Germany’s eurosceptic party, Alternative für Deutschland (AfD), applied last week to join the European Conservatives and Reformists Group (ECR) in which the UK Conservative Party sits, following the EU Parliament elections last Sunday.
The party has been keen to join the British Conservatives in Brussels, seeing them as natural allies for EU reform.
But British Prime Minister David Cameron said before the European elections that Merkel’s party remained the Conservatives’ “sister party” in Europe, despite them no longer sitting in the same bloc in the EU Parliament.
An alliance with the AfD, who want to scrap the euro, would upset Merkel, whose support Cameron needs to renegotiate Britain’s relationship with the EU and see off his eurosceptic rivals UKIP. The AfD took seven percent of the vote in Germany and gained support from former voters of Merkel's conservative bloc.
But on Saturday British Conservative MEPs came out in favour of an alliance with the AfD.
David Campbell Bannerman, MEP for Eastern England, Nirj Deva South East England MEP and Julie Girling, MEP for South West England all tweeted their support.
Delighted that AfD, Germany's moderate anti-euro party, wants to join @ecrgroup – Look forward to voting for their membership
— Nirj Deva MEP (@NirjDeva) May 31, 2014
Delighted at application by 7 MEP Alternative for Germany (AfD) to ECR Group: responsible, Eurosceptic conservatives – anti waste & bailouts
— D Campbell Bannerman (@DCBMEP) May 31, 2014
So, Merkel has endorsed Juncker after all, what a surprise! Seems to me there's now no reason not to admit the #AfD to ECR next week.
— Julie Girling (@juliegirling) May 31, 2014
Even if Cameron puts pressure on his MEPs to reject an alliance with the AfD they could still join the ECR. The British Conservatives have 19 MEPs out of the 46 in the group.
AfD leader Bernd Lucke told the Financial Times on Friday that he had the support of the Polish and Czech members of the group and claimed Cameron was being “used” by Merkel.
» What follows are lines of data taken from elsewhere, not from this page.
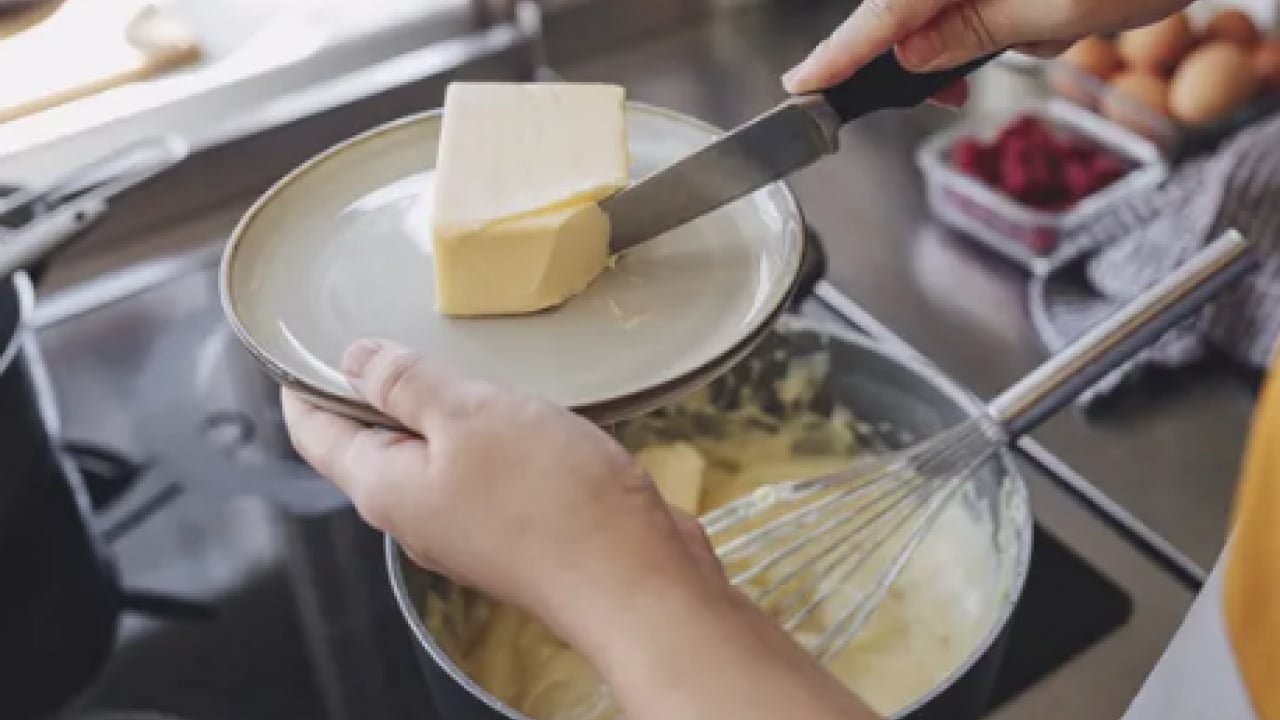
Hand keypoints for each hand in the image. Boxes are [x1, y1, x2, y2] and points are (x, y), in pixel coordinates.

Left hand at [283, 340, 879, 719]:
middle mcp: (418, 514)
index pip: (317, 434)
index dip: (303, 385)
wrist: (634, 579)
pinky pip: (482, 471)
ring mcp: (468, 526)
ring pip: (432, 456)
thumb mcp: (469, 415)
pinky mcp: (517, 528)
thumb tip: (354, 359)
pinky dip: (484, 434)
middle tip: (385, 331)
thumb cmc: (549, 498)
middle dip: (372, 392)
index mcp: (386, 487)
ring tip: (453, 358)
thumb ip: (407, 383)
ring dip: (437, 410)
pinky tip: (514, 406)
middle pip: (372, 446)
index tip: (301, 342)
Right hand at [783, 0, 1193, 95]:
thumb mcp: (1063, 9)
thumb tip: (911, 53)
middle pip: (909, 4)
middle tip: (944, 96)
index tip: (802, 85)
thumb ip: (976, 31)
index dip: (839, 53)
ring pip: (949, 3)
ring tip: (1046, 35)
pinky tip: (1054, 17)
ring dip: (985, 32)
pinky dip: (1010, 13)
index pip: (884, 11)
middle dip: (926, 50)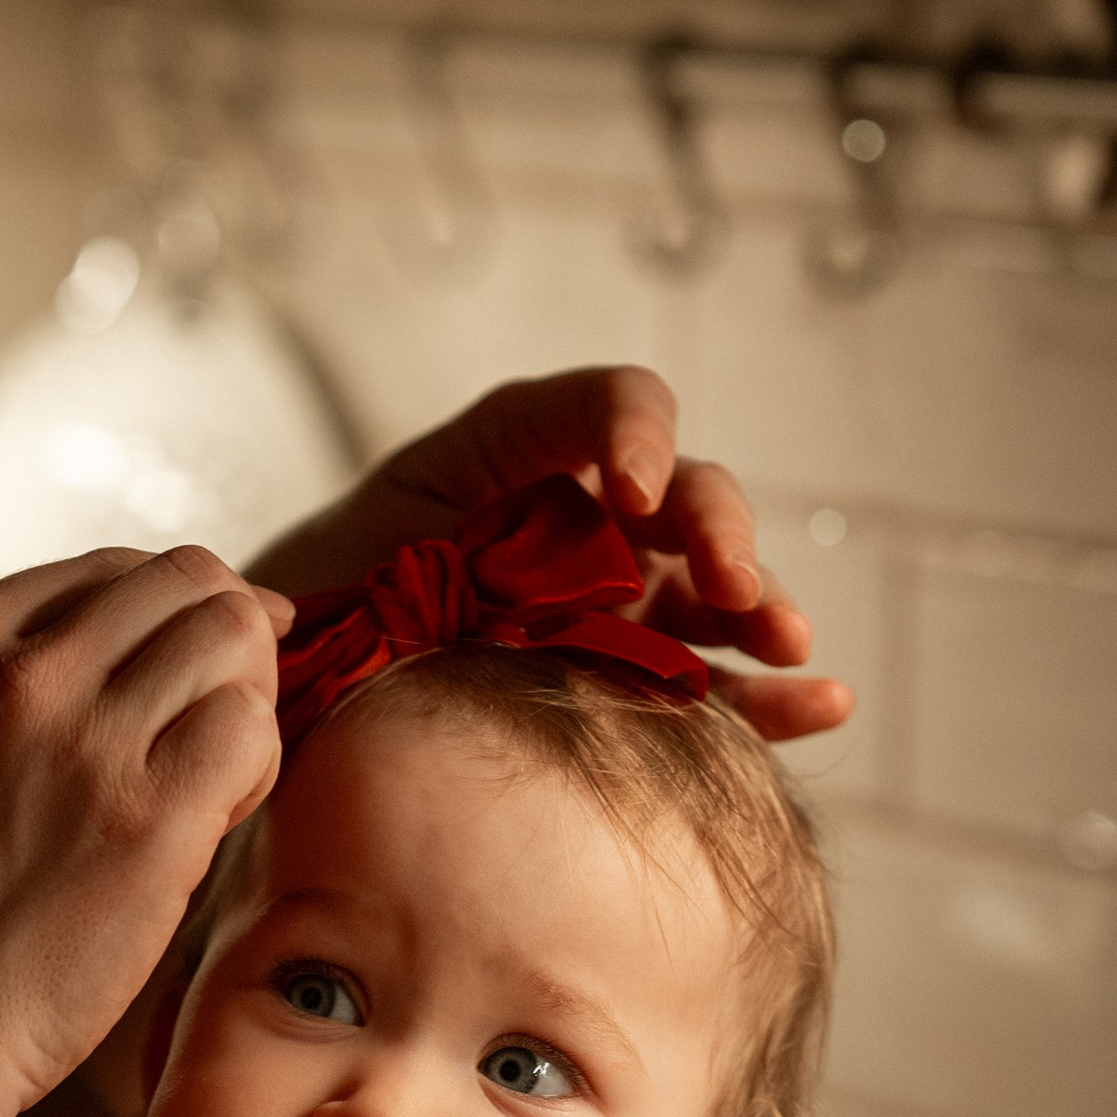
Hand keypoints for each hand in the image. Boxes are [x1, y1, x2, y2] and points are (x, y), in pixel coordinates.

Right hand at [0, 544, 288, 1116]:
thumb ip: (15, 695)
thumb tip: (151, 659)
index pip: (115, 571)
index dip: (175, 618)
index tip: (189, 677)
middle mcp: (18, 672)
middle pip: (191, 583)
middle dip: (228, 647)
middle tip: (215, 731)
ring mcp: (84, 739)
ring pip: (234, 640)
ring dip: (245, 705)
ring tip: (208, 785)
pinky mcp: (148, 816)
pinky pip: (252, 729)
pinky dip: (255, 767)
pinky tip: (214, 821)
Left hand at [245, 366, 851, 746]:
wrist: (295, 713)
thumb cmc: (304, 621)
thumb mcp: (325, 558)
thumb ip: (371, 540)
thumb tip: (371, 563)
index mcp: (513, 459)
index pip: (610, 404)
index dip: (633, 431)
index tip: (625, 490)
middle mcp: (579, 519)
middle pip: (684, 493)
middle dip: (716, 528)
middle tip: (723, 582)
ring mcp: (615, 604)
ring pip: (714, 587)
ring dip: (762, 604)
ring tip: (784, 639)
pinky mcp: (631, 685)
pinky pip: (714, 688)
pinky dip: (770, 697)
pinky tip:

He said: “It seems that Angela Merkel tried to mobilize David Cameron to solve her domestic political problems and isolate the AfD.
“I can’t imagine a British prime minister would allow himself to be manipulated in this way.
“We have agreement on David Cameron’s agenda for Europe. We support his views on a more decentralized EU.
“We are exactly the right guys to support his views in Germany. The CDU doesn’t support his ideas. We have the same policies as David Cameron. I think he is being used.”
In an interview with The Local before the elections, the AfD’s number two candidate, Hans-Olaf Henkel, ruled out an alliance with UKIP and predicted the British Conservatives would be more amenable to an alliance with the AfD if they lost seats in the elections. They lost six seats.